- **Your task**:
Filter the entries for the word "lines". Copy each line that has it.

- **Given entries**:

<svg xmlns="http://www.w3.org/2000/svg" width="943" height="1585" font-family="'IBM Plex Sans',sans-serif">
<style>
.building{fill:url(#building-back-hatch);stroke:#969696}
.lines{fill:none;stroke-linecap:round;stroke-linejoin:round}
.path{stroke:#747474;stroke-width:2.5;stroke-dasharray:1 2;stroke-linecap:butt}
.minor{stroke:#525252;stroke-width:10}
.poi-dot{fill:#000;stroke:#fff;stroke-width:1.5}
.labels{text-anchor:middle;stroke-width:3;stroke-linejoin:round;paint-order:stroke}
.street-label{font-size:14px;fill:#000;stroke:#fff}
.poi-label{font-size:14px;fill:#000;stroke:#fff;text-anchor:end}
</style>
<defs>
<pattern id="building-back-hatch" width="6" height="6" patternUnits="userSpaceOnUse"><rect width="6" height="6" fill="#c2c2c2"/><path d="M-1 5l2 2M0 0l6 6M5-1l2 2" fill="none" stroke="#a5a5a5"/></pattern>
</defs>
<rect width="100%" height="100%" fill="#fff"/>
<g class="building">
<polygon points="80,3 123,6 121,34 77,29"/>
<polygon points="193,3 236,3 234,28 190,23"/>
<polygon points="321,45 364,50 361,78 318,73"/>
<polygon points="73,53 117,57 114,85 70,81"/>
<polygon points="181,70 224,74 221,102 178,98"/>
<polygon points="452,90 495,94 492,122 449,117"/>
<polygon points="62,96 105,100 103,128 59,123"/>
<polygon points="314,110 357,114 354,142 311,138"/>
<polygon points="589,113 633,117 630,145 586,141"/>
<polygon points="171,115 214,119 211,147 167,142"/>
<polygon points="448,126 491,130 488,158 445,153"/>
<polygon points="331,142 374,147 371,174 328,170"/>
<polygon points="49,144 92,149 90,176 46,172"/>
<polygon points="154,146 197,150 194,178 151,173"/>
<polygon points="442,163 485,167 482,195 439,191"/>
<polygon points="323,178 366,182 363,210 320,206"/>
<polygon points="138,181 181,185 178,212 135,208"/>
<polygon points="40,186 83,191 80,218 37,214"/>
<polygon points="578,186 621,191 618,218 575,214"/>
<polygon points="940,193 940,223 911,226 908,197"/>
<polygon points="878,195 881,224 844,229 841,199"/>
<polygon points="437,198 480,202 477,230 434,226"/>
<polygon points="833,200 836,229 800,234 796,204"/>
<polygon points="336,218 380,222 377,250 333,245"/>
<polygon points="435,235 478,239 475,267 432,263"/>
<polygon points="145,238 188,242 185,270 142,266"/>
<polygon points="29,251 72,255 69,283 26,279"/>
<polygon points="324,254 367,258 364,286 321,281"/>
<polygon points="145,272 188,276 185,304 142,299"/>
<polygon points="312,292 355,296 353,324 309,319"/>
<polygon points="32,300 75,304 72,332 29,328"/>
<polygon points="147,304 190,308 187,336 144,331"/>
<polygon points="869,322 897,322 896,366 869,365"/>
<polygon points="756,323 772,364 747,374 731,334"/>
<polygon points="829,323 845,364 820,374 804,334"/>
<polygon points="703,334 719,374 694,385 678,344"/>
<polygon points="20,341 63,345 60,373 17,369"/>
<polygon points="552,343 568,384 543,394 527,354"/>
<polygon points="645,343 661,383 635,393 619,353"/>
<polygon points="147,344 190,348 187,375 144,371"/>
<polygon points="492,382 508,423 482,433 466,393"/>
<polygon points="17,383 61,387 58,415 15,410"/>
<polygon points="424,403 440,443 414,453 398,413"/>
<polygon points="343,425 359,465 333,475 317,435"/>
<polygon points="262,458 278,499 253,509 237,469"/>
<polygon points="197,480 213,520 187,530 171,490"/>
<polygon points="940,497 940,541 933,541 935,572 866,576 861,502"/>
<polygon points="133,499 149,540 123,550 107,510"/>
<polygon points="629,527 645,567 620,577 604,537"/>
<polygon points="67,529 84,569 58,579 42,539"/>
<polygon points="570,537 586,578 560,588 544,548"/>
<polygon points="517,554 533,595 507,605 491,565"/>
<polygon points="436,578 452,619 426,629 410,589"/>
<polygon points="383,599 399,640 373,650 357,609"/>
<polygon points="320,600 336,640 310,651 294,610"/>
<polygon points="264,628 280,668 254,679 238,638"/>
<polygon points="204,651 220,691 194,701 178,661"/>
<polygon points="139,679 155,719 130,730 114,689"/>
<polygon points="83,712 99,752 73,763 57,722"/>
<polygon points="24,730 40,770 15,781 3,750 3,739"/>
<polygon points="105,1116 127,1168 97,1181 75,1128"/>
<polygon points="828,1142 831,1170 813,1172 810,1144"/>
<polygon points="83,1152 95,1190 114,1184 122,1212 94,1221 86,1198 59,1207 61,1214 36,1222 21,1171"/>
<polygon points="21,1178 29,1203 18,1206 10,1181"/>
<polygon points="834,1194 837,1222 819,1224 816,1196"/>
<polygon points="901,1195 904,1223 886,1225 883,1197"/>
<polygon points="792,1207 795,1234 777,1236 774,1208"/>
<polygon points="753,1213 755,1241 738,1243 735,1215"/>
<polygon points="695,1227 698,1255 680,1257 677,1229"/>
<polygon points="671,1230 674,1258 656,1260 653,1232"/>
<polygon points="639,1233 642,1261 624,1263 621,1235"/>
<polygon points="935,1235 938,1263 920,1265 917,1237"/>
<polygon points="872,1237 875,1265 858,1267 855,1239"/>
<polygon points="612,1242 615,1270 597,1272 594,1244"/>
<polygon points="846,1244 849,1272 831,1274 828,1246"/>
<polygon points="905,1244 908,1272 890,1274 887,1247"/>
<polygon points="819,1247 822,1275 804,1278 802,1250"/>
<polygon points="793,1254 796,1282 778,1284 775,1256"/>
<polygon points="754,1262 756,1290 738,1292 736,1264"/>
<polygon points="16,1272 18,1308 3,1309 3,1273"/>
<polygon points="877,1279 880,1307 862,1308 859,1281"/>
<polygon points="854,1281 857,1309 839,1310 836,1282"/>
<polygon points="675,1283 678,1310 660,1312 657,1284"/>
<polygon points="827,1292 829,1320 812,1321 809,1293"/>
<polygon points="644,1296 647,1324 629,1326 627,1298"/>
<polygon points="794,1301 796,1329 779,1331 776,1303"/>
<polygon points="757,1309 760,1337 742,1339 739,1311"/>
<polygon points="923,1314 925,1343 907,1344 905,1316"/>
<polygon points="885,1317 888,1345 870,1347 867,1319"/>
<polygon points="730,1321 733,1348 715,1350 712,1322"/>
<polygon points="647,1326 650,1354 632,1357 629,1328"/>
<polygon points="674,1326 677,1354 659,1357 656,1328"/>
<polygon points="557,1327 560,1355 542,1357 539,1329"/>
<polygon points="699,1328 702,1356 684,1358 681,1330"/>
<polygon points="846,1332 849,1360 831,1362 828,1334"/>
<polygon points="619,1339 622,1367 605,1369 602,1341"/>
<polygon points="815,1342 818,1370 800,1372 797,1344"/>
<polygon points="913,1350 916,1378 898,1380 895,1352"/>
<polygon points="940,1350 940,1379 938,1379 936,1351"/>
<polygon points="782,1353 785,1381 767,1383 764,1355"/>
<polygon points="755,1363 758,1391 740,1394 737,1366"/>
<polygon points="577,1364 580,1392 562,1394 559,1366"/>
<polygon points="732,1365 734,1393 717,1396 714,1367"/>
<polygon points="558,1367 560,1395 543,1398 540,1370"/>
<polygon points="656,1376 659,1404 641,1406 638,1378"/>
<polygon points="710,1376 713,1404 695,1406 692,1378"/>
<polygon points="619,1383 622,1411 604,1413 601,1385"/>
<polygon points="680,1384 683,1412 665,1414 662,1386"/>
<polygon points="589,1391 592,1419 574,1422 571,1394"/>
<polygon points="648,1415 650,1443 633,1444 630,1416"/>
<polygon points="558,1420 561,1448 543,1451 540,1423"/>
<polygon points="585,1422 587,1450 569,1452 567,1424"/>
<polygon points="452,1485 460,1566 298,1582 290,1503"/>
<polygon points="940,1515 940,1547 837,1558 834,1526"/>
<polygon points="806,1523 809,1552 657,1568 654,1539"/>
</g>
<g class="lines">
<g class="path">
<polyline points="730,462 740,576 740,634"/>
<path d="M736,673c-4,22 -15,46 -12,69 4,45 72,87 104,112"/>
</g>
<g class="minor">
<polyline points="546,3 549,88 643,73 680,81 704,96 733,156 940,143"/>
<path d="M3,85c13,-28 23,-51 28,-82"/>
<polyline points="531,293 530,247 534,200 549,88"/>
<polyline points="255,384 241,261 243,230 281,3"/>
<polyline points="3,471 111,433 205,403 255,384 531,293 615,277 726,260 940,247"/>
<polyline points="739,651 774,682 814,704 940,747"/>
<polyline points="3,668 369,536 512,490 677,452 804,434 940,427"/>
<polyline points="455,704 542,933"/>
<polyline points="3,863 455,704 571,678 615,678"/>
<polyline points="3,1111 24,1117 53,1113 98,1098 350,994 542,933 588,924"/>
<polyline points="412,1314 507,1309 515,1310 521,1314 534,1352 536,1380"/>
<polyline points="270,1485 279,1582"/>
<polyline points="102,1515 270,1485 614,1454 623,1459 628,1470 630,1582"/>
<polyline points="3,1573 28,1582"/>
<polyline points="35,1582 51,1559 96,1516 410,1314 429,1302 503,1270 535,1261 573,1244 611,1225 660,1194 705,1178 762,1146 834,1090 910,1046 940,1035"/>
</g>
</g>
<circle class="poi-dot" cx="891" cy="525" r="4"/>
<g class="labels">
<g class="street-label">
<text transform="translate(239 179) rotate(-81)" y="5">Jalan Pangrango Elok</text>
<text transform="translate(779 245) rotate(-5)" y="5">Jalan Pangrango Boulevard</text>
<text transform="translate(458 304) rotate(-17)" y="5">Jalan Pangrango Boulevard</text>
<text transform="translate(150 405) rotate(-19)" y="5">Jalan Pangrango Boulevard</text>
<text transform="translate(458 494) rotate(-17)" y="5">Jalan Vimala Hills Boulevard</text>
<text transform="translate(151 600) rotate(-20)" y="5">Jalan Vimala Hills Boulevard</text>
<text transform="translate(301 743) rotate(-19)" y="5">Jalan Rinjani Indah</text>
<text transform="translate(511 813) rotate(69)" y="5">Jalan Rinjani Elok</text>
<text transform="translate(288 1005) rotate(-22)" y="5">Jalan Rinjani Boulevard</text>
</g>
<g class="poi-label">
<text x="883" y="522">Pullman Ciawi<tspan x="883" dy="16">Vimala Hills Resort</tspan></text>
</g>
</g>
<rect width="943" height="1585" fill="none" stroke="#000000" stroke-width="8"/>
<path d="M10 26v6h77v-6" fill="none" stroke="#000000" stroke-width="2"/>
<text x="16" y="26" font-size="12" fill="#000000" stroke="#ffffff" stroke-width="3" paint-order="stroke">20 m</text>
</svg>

- **Response**:
.lines{fill:none;stroke-linecap:round;stroke-linejoin:round}
<g class="lines">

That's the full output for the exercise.